James showed up later with a couple of the rare Americans, and jokes and laughter were the modus operandi of the night after that. I will not say that I did not shake a leg a little bit as the supplies became sorted. .
Once, when I went to the bar to get a beer, I was paying, and as the fellow took handed me my change, another alarmed-looking Indian ran up, said a few frantic words, and the cashier reached into the box, grabbed the money and ran. . As I was relating this story to my friends back at the mats, the music suddenly stopped. This could only mean one of two things: either someone had tripped over the extension cord, (this happens frequently, sometimes putting whole towns in the dark) or the police had come. Or possibly the police had come and one of them had tripped over the cord. .
After watching bright headlights shine out from far above on the hilltop, and much commotion among our Indian hosts, finally the music came back on. All was well, the bribe had worked.
Perhaps the police commander had chastised his men: "Three thousand rupees?!?! Haven't I taught you bumblers better than that?! Go back and get two thousand more!! My wife needs a new blender!!" In any case, we were safe, and began to enjoy ourselves again.
We finally started to leave around 4 am, with an Aussie who's name for the life of me I can't remember.

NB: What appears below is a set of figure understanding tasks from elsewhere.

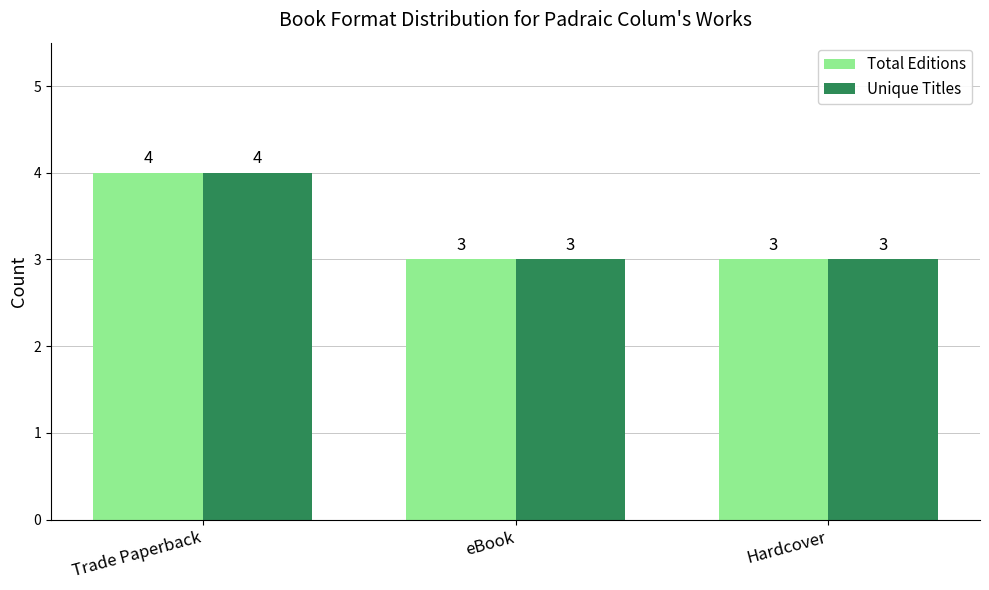

At which category is the sum across all series the highest?

Trade Paperback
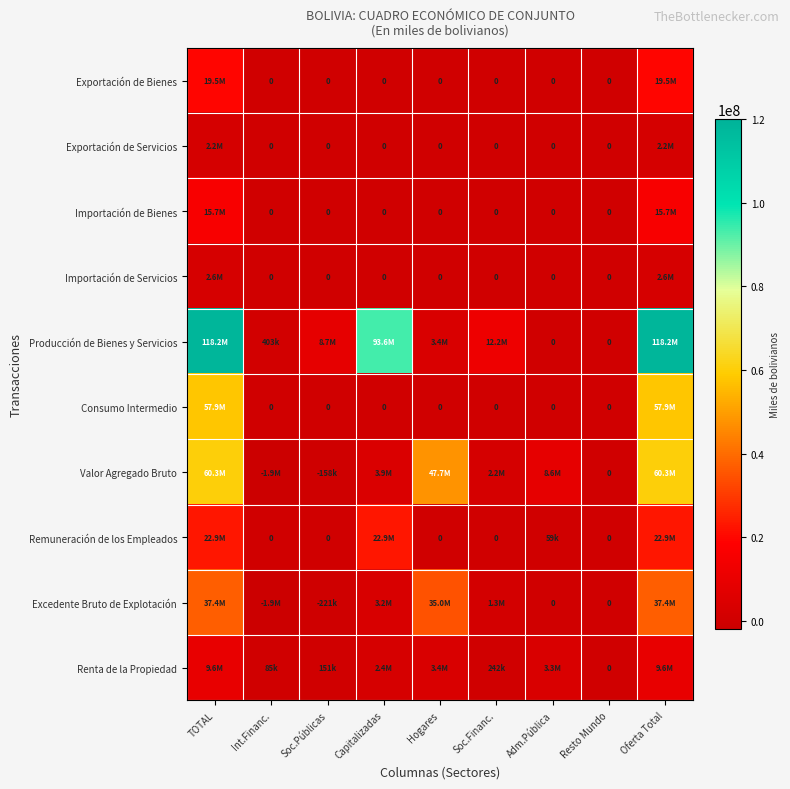

The Importación de Servicios series shows 2640762.3 at TOTAL. True or false?

True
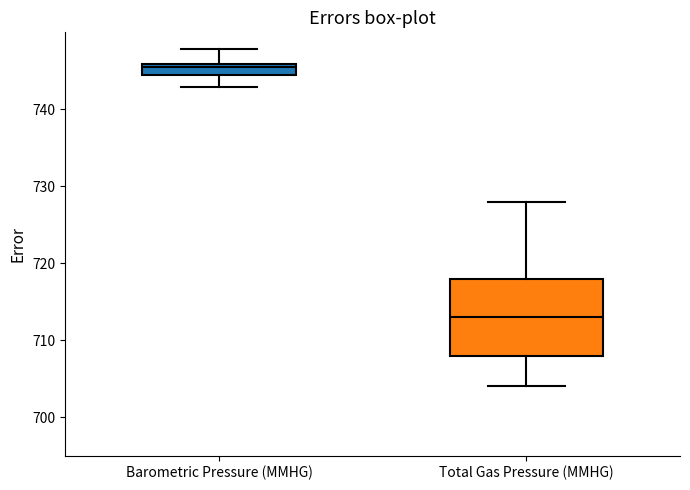

Which box's median line is the highest?

Barometric Pressure (MMHG)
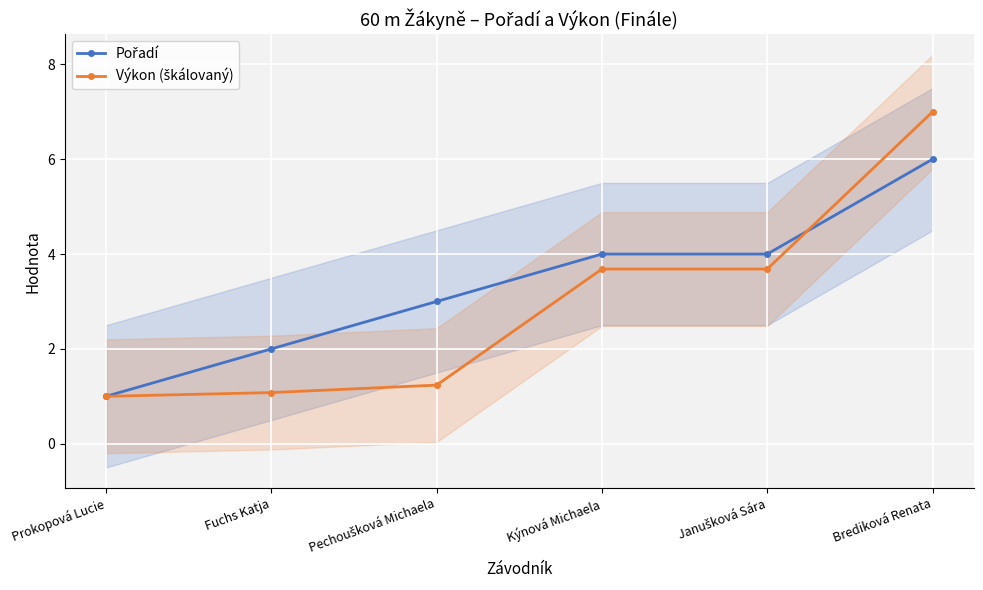

At which label does Výkon (škálovaný) first exceed 3?

Kýnová Michaela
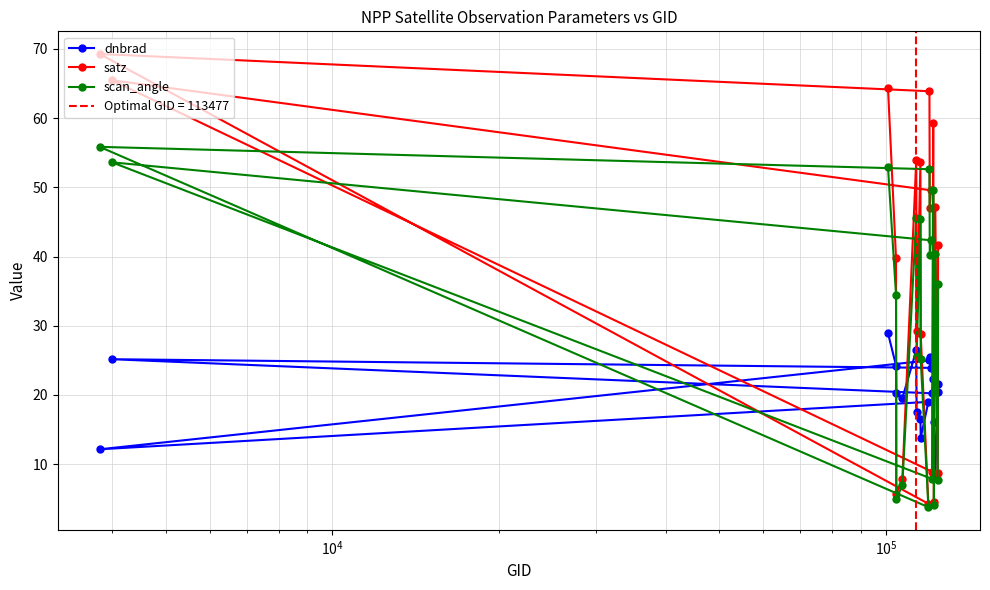

What is the minimum value for satz?

4.3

We walked a little way towards town, and the Aussie somehow remembered that he had a scooter back in the parking lot, and so went back to get it. Pulling up on his tiny scooter, we followed an old Indian tradition, Three on a Scooter. Our driver, the Aussie, was in good shape, as he did not drink, and I had been taking it pretty easy, so no problems there. Turtle, on the other hand, had nearly polished off the whole fifth of Old Monk, so we decided to put him in the middle where I could hold him up if he began to lean too much. This arrangement turned out best, as with Turtle whooping, holding his arms wide with a king's in one hand and the Old Monk in the other, even 10 km/hr seemed like 100. . .
Miraculously we made it back to the Villa Elena, and upon entry to our little "courtyard" we ran into my mysterious neighbor Joy, whom I had seen kept odd hours, and twitched a lot. Turns out the Aussie knew him from Bangladesh, and so we all sat on the railing of his front porch and smoked, talking until almost sunrise. That is, all except our old friend Turtle, who fell asleep on the concrete and would not be roused.
I awoke fairly early and had a nice relaxing day, ending up back at the surf club for dinner with Phil, Maggie, Theresa and Ray at the big table. They said they saw Turtle hobbling about with a bamboo cane, hunched and squinting, and generally looking like the name of the rum he had drank--Old Monk. After a bit, the Old Monk himself came in and sat with us, and to the chuckling of all declined a beer, saying he would never drink again. . It takes many mornings waking up saying that before it finally sticks.
I stayed up until about midnight talking with my friends, the three of whom would be taking the train to Jaipur for the festival in the morning.
After breakfast and a good and sweet goodbye, they put their packs on and off they went, Theresa giving everyone a kiss and a warm hug. Perhaps we shall meet again. Stranger things have happened. . . .
My first gig in India, a rave, and sweet goodbyes.